At the governor’s weekly briefing this week, Tennessee Labor and Workforce Development Commissioner Jeff McCord offered a timeline for jobless Tennesseans waiting for checks.
“We are hopeful that we’ll get the funding after the holiday weekend and distributed after that following week,” said McCord.
It’s some hope as well for the nearly 200,000 Tennesseans who have lost jobs when some businesses were ordered closed by Governor Bill Lee last March because of COVID-19.
The federal unemployment of $300 weekly comes from the Federal Emergency Management Agency (FEMA) in the form of a grant the state must apply for weekly.
“It’s new to them, its new to us,” said Commissioner McCord at Thursday’s briefing.
Tennessee was among the first states to be approved for the FEMA grant, but it comes from an agency not accustomed to distributing unemployment money.
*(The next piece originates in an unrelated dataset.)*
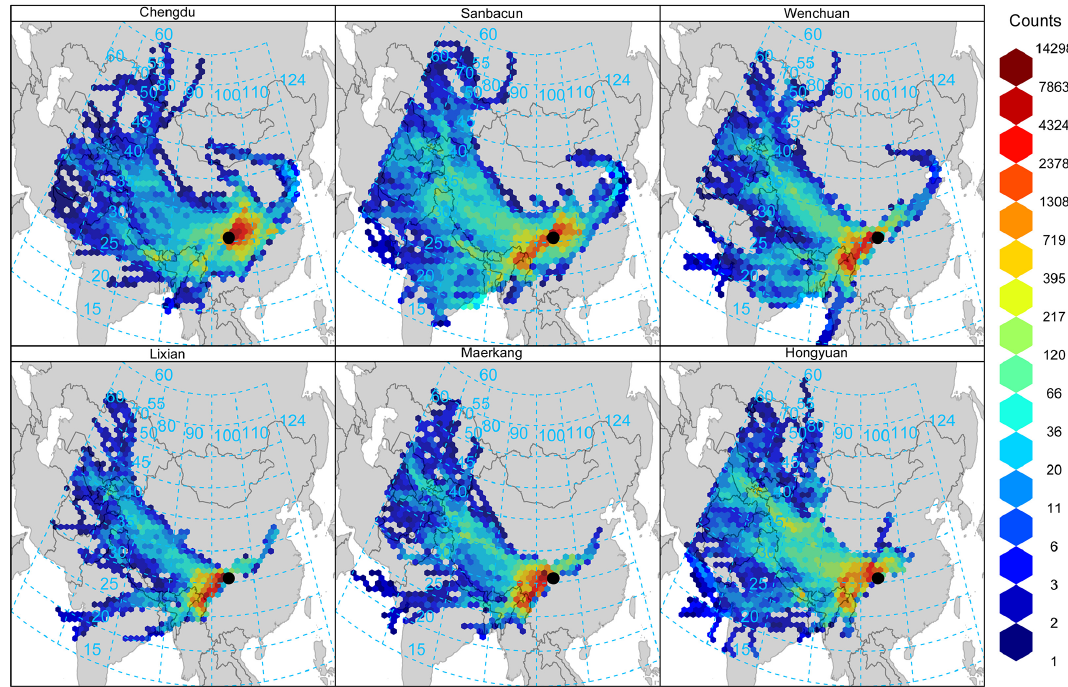
Figure 11. Gridded back-trajectory frequencies with hexagonal binning in winter at the six sites from the western Sichuan Basin to the Tibetan Plateau. The map is a reproduction from Google Maps with added the trajectory frequencies. Copyright © Google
During the governor’s weekly briefings, McCord has warned several times that whatever unemployment money there is from FEMA, it has a limit.
“It looks like the most we’ll have, unless something happens at the congressional level, is another three weeks of the FEMA funds,” added the commissioner.
And that means nearly 200,000 Tennesseans would go back to receiving $275 weekly in state unemployment benefits.
Earlier this summer, Congress could not agree on extending the $600 weekly federal unemployment benefit that was part of the initial COVID-19 relief program from the bipartisan CARES Act.